══ Provided information ══

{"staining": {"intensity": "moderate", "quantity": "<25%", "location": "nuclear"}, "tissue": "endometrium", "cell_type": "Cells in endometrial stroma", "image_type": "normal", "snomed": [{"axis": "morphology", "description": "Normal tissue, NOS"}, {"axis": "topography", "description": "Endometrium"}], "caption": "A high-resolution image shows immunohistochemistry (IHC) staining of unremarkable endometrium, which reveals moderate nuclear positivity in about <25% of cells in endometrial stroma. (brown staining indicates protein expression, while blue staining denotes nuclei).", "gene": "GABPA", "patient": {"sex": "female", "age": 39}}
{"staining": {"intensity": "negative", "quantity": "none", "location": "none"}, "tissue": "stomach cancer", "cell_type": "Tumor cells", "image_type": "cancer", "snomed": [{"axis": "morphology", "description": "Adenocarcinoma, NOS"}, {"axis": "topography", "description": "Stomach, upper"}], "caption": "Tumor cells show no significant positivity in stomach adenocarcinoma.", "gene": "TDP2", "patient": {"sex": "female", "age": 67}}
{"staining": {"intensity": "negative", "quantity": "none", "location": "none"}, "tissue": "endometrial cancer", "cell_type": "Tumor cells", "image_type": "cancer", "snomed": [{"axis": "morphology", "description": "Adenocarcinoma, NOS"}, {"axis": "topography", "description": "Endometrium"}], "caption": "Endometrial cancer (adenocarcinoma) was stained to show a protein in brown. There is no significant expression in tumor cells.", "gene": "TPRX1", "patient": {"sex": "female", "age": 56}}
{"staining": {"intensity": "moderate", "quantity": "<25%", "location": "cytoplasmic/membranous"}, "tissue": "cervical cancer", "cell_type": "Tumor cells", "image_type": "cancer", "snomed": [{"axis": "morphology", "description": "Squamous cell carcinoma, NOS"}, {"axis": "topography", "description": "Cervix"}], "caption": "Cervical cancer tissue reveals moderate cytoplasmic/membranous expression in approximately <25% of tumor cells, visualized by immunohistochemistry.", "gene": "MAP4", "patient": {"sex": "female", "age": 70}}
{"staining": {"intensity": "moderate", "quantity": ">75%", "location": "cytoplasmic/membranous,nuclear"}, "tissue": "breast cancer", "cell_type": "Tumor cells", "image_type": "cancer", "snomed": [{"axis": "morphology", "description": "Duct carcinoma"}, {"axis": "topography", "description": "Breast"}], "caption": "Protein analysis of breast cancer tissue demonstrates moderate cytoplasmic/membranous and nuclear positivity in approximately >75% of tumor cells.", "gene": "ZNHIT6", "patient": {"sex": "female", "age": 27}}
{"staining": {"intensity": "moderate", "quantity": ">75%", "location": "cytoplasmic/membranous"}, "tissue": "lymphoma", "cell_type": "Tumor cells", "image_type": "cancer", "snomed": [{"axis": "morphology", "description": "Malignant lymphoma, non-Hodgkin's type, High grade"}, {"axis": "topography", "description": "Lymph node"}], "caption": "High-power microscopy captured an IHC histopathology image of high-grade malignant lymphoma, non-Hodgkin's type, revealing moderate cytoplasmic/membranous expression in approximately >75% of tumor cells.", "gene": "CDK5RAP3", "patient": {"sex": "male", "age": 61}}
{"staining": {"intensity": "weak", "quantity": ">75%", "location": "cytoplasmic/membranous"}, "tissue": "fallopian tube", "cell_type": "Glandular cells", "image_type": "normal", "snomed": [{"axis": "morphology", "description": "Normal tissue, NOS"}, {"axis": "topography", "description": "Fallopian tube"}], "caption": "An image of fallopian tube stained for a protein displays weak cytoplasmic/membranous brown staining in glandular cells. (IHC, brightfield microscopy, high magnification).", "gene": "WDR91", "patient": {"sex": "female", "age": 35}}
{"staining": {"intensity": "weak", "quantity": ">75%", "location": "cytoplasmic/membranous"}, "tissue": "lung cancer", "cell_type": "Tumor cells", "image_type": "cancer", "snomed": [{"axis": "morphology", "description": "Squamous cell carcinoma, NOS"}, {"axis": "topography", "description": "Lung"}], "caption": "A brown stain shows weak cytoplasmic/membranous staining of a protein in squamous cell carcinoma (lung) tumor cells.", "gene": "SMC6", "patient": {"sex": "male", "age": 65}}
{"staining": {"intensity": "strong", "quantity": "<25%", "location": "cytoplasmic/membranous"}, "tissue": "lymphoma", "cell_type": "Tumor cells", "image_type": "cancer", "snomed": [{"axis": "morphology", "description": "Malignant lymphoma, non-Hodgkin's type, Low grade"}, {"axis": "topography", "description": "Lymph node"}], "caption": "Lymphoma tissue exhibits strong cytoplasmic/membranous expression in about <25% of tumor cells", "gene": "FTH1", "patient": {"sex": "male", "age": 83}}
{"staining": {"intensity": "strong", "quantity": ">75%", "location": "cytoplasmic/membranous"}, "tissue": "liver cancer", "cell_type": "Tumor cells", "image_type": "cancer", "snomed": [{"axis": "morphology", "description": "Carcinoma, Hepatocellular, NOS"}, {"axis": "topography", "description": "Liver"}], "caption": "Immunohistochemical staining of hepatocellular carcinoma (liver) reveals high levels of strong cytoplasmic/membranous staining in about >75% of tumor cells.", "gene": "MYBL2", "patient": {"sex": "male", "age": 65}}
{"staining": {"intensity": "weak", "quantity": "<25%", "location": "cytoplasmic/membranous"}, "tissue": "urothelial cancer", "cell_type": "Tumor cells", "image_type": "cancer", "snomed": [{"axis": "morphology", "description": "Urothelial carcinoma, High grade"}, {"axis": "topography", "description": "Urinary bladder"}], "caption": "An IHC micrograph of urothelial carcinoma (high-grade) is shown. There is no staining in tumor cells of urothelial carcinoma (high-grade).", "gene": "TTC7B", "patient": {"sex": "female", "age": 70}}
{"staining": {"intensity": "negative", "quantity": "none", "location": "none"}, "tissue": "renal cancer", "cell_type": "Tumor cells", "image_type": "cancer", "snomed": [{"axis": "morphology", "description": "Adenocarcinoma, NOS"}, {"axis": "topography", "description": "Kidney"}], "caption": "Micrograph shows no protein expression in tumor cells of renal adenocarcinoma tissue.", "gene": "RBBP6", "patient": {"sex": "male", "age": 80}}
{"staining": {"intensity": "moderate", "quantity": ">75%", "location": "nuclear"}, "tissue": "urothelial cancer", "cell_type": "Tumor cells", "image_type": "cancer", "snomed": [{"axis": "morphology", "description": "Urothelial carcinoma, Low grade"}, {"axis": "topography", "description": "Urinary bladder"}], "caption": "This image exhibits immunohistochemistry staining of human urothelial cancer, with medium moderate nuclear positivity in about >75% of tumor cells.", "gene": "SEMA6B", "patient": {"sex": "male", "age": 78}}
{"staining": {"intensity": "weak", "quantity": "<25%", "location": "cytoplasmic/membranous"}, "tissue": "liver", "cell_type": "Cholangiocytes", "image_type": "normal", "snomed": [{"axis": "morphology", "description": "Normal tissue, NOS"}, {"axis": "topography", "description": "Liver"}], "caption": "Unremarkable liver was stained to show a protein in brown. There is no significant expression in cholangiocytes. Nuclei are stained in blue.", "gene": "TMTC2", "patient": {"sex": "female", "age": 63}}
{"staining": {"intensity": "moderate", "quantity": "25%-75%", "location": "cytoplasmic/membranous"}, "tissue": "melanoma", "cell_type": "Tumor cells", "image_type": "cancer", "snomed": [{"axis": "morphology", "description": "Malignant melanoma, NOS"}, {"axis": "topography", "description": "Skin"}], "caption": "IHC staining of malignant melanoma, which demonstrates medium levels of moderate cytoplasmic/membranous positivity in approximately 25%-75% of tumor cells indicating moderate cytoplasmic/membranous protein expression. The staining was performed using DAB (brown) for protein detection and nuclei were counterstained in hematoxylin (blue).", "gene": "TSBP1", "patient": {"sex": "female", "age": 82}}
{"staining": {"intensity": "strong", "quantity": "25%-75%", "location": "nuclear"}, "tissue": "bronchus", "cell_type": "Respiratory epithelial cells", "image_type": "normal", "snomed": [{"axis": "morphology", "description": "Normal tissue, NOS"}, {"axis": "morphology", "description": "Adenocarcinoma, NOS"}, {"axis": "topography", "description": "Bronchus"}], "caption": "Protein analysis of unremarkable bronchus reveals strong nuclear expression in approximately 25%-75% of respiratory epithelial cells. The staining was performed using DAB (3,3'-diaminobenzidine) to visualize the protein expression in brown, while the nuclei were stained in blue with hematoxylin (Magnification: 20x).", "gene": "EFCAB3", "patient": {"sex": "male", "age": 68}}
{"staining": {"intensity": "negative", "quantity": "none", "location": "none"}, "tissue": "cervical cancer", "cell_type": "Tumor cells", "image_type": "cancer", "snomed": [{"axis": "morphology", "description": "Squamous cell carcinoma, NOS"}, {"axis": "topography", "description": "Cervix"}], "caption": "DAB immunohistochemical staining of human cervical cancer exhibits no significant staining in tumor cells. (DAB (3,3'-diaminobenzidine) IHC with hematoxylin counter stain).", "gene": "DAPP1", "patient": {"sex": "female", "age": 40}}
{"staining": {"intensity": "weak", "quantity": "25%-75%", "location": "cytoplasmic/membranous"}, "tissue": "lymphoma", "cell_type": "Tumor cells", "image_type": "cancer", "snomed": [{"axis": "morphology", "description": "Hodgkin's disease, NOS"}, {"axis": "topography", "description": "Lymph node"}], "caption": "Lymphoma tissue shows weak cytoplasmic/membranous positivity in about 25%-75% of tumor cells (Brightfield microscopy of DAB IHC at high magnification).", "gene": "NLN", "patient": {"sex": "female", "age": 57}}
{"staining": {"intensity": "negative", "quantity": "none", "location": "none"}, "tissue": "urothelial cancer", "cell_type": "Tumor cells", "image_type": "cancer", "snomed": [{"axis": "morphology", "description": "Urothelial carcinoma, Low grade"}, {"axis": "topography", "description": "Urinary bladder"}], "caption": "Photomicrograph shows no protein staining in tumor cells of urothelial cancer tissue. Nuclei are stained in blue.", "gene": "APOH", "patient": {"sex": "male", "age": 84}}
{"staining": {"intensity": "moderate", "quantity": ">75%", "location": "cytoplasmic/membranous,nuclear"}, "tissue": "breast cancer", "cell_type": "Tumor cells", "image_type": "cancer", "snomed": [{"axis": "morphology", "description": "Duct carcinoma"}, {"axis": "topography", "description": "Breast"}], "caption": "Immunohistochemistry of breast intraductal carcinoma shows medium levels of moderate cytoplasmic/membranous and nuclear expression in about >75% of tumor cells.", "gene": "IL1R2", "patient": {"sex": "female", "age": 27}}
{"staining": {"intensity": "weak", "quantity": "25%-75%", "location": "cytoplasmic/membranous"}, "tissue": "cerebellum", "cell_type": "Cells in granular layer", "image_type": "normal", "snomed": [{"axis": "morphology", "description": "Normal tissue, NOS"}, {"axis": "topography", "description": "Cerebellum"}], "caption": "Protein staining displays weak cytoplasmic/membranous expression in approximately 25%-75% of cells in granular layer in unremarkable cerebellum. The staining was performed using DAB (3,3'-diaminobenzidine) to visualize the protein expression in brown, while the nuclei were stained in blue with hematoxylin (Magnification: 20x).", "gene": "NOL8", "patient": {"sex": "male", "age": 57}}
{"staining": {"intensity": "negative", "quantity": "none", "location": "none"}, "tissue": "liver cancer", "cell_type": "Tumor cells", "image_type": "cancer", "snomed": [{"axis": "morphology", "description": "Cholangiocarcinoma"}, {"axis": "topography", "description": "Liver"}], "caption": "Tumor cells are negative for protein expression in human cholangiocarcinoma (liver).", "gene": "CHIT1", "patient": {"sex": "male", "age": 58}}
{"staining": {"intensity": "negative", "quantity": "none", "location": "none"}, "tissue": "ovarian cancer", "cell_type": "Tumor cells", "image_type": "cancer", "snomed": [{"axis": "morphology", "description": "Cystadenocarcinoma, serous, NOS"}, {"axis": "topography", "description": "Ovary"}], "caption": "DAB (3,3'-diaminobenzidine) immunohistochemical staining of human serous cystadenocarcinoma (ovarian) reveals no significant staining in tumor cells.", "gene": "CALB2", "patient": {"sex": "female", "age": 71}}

═══

→ **Assigned task**: What you give back must be the stretch above, starting at the line with "tissue shows weak" and ending at the line with "no protein staining", copied exactly.

→ **Result for this task**:
{"staining": {"intensity": "weak", "quantity": "25%-75%", "location": "cytoplasmic/membranous"}, "tissue": "lymphoma", "cell_type": "Tumor cells", "image_type": "cancer", "snomed": [{"axis": "morphology", "description": "Hodgkin's disease, NOS"}, {"axis": "topography", "description": "Lymph node"}], "caption": "Lymphoma tissue shows weak cytoplasmic/membranous positivity in about 25%-75% of tumor cells (Brightfield microscopy of DAB IHC at high magnification).", "gene": "NLN", "patient": {"sex": "female", "age": 57}}
{"staining": {"intensity": "negative", "quantity": "none", "location": "none"}, "tissue": "urothelial cancer", "cell_type": "Tumor cells", "image_type": "cancer", "snomed": [{"axis": "morphology", "description": "Urothelial carcinoma, Low grade"}, {"axis": "topography", "description": "Urinary bladder"}], "caption": "Photomicrograph shows no protein staining in tumor cells of urothelial cancer tissue. Nuclei are stained in blue.", "gene": "APOH", "patient": {"sex": "male", "age": 84}}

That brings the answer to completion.